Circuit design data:
*** Begin section ***
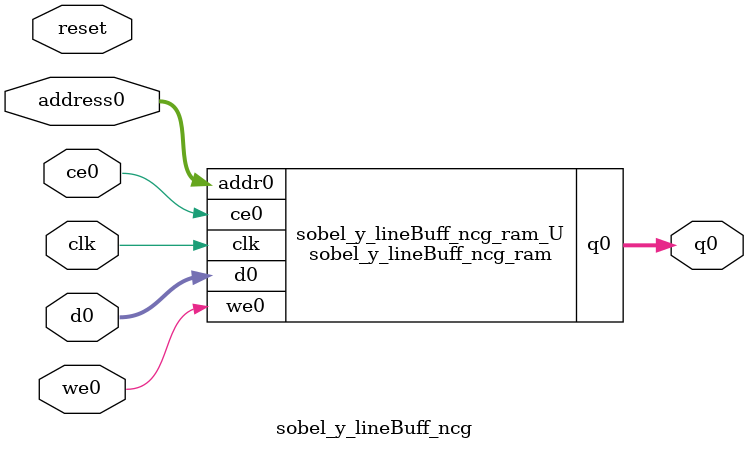
<source format=v>

`timescale 1 ns / 1 ps
module sobel_y_lineBuff_ncg_ram (addr0, ce0, d0, we0, q0,  clk);

parameter DWIDTH = 8;
parameter AWIDTH = 9;
parameter MEM_SIZE = 512;

input[AWIDTH-1:0] addr0;
input ce0;
input[DWIDTH-1:0] d0;
input we0;
output reg[DWIDTH-1:0] q0;
input clk;

(* ram_style = "block" *)reg [DWIDTH-1:0] ram[0:MEM_SIZE-1];




always @(posedge clk)  
begin 
    if (ce0) 
    begin
        if (we0) 
        begin 
            ram[addr0] <= d0; 
            q0 <= d0;
        end 
        else 
            q0 <= ram[addr0];
    end
end


endmodule


`timescale 1 ns / 1 ps
module sobel_y_lineBuff_ncg(
    reset,
    clk,
    address0,
    ce0,
    we0,
    d0,
    q0);

parameter DataWidth = 32'd8;
parameter AddressRange = 32'd512;
parameter AddressWidth = 32'd9;
input reset;
input clk;
input[AddressWidth - 1:0] address0;
input ce0;
input we0;
input[DataWidth - 1:0] d0;
output[DataWidth - 1:0] q0;



sobel_y_lineBuff_ncg_ram sobel_y_lineBuff_ncg_ram_U(
    .clk( clk ),
    .addr0( address0 ),
    .ce0( ce0 ),
    .d0( d0 ),
    .we0( we0 ),
    .q0( q0 ));

endmodule


</source>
*** End section ***
▶ Work request: In which lines of the records does the word "parameter" appear? Copy each of them.

▶ Result of this exercise:
parameter DWIDTH = 8;
parameter AWIDTH = 9;
parameter MEM_SIZE = 512;
parameter DataWidth = 32'd8;
parameter AddressRange = 32'd512;
parameter AddressWidth = 32'd9;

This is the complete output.